**EXERCISE BRIEF:** Would you copy every record exactly as it stands and drop the pictures?

-- Opening Marker --

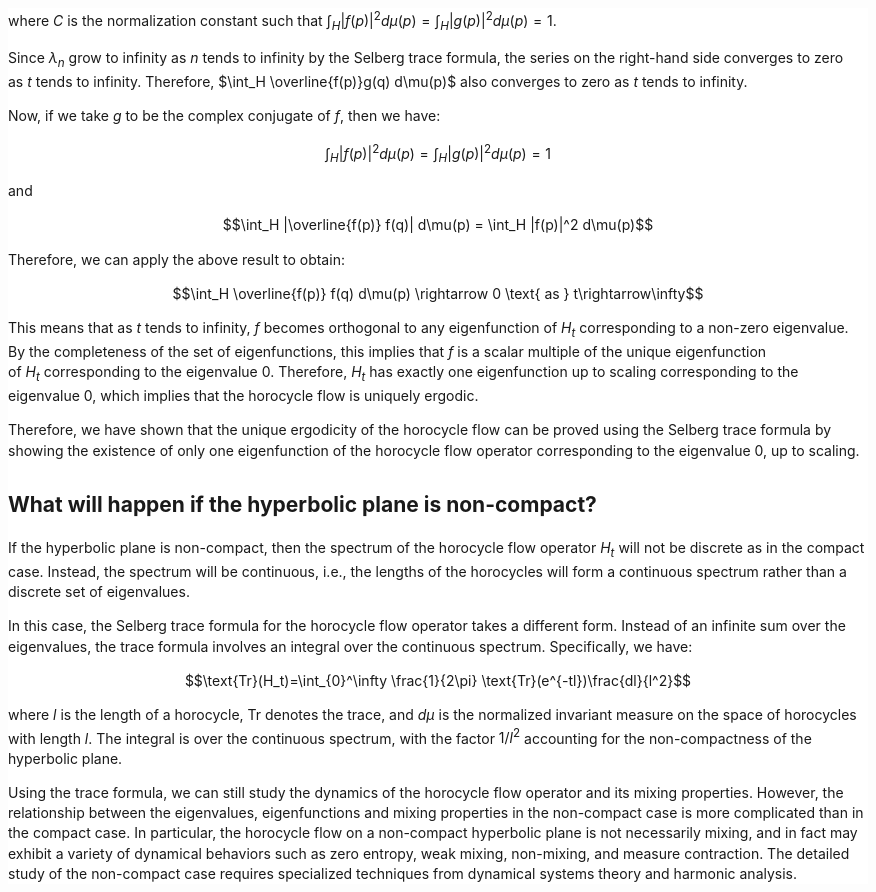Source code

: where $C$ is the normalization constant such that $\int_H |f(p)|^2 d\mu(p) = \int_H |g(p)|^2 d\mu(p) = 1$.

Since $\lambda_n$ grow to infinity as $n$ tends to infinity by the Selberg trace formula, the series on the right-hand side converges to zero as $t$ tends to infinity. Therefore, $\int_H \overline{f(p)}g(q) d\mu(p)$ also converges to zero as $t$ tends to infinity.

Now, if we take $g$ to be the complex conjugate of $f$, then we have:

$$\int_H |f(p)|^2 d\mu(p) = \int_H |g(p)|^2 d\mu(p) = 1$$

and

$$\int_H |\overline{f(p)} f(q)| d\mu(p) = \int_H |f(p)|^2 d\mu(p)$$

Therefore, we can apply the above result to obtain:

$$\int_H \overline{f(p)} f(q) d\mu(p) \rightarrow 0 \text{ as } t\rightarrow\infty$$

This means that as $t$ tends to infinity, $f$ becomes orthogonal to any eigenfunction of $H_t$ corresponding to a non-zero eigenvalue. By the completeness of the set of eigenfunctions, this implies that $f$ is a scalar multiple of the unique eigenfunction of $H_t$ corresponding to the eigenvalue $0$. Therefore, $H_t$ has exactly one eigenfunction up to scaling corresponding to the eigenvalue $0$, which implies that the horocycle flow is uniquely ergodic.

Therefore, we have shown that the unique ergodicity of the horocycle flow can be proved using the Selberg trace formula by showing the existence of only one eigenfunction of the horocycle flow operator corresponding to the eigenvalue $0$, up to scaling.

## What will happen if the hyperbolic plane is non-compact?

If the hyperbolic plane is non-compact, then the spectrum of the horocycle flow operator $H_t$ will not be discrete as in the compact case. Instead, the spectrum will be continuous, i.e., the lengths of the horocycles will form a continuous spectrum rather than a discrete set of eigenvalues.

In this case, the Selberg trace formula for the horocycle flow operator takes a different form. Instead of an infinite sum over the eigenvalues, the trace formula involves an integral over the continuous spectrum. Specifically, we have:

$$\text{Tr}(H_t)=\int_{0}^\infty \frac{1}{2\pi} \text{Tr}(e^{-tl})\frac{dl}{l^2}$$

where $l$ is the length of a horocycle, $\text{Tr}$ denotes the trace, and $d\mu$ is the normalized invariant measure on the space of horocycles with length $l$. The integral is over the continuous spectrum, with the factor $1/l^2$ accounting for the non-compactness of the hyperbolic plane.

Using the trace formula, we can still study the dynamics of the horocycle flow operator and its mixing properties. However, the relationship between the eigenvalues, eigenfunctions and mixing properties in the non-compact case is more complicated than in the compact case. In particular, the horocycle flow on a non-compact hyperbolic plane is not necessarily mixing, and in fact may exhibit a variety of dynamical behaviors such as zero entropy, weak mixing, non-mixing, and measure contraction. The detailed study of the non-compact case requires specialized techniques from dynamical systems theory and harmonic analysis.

-- Closing Marker --

**ANSWER TO THE PROBLEM:**
Source code

: where $C$ is the normalization constant such that $\int_H |f(p)|^2 d\mu(p) = \int_H |g(p)|^2 d\mu(p) = 1$.

Since $\lambda_n$ grow to infinity as $n$ tends to infinity by the Selberg trace formula, the series on the right-hand side converges to zero as $t$ tends to infinity. Therefore, $\int_H \overline{f(p)}g(q) d\mu(p)$ also converges to zero as $t$ tends to infinity.

Now, if we take $g$ to be the complex conjugate of $f$, then we have:

$$\int_H |f(p)|^2 d\mu(p) = \int_H |g(p)|^2 d\mu(p) = 1$$

and

$$\int_H |\overline{f(p)} f(q)| d\mu(p) = \int_H |f(p)|^2 d\mu(p)$$

Therefore, we can apply the above result to obtain:

$$\int_H \overline{f(p)} f(q) d\mu(p) \rightarrow 0 \text{ as } t\rightarrow\infty$$

This means that as $t$ tends to infinity, $f$ becomes orthogonal to any eigenfunction of $H_t$ corresponding to a non-zero eigenvalue. By the completeness of the set of eigenfunctions, this implies that $f$ is a scalar multiple of the unique eigenfunction of $H_t$ corresponding to the eigenvalue $0$. Therefore, $H_t$ has exactly one eigenfunction up to scaling corresponding to the eigenvalue $0$, which implies that the horocycle flow is uniquely ergodic.

Therefore, we have shown that the unique ergodicity of the horocycle flow can be proved using the Selberg trace formula by showing the existence of only one eigenfunction of the horocycle flow operator corresponding to the eigenvalue $0$, up to scaling.

## What will happen if the hyperbolic plane is non-compact?

If the hyperbolic plane is non-compact, then the spectrum of the horocycle flow operator $H_t$ will not be discrete as in the compact case. Instead, the spectrum will be continuous, i.e., the lengths of the horocycles will form a continuous spectrum rather than a discrete set of eigenvalues.

In this case, the Selberg trace formula for the horocycle flow operator takes a different form. Instead of an infinite sum over the eigenvalues, the trace formula involves an integral over the continuous spectrum. Specifically, we have:

$$\text{Tr}(H_t)=\int_{0}^\infty \frac{1}{2\pi} \text{Tr}(e^{-tl})\frac{dl}{l^2}$$

where $l$ is the length of a horocycle, $\text{Tr}$ denotes the trace, and $d\mu$ is the normalized invariant measure on the space of horocycles with length $l$. The integral is over the continuous spectrum, with the factor $1/l^2$ accounting for the non-compactness of the hyperbolic plane.

Using the trace formula, we can still study the dynamics of the horocycle flow operator and its mixing properties. However, the relationship between the eigenvalues, eigenfunctions and mixing properties in the non-compact case is more complicated than in the compact case. In particular, the horocycle flow on a non-compact hyperbolic plane is not necessarily mixing, and in fact may exhibit a variety of dynamical behaviors such as zero entropy, weak mixing, non-mixing, and measure contraction. The detailed study of the non-compact case requires specialized techniques from dynamical systems theory and harmonic analysis.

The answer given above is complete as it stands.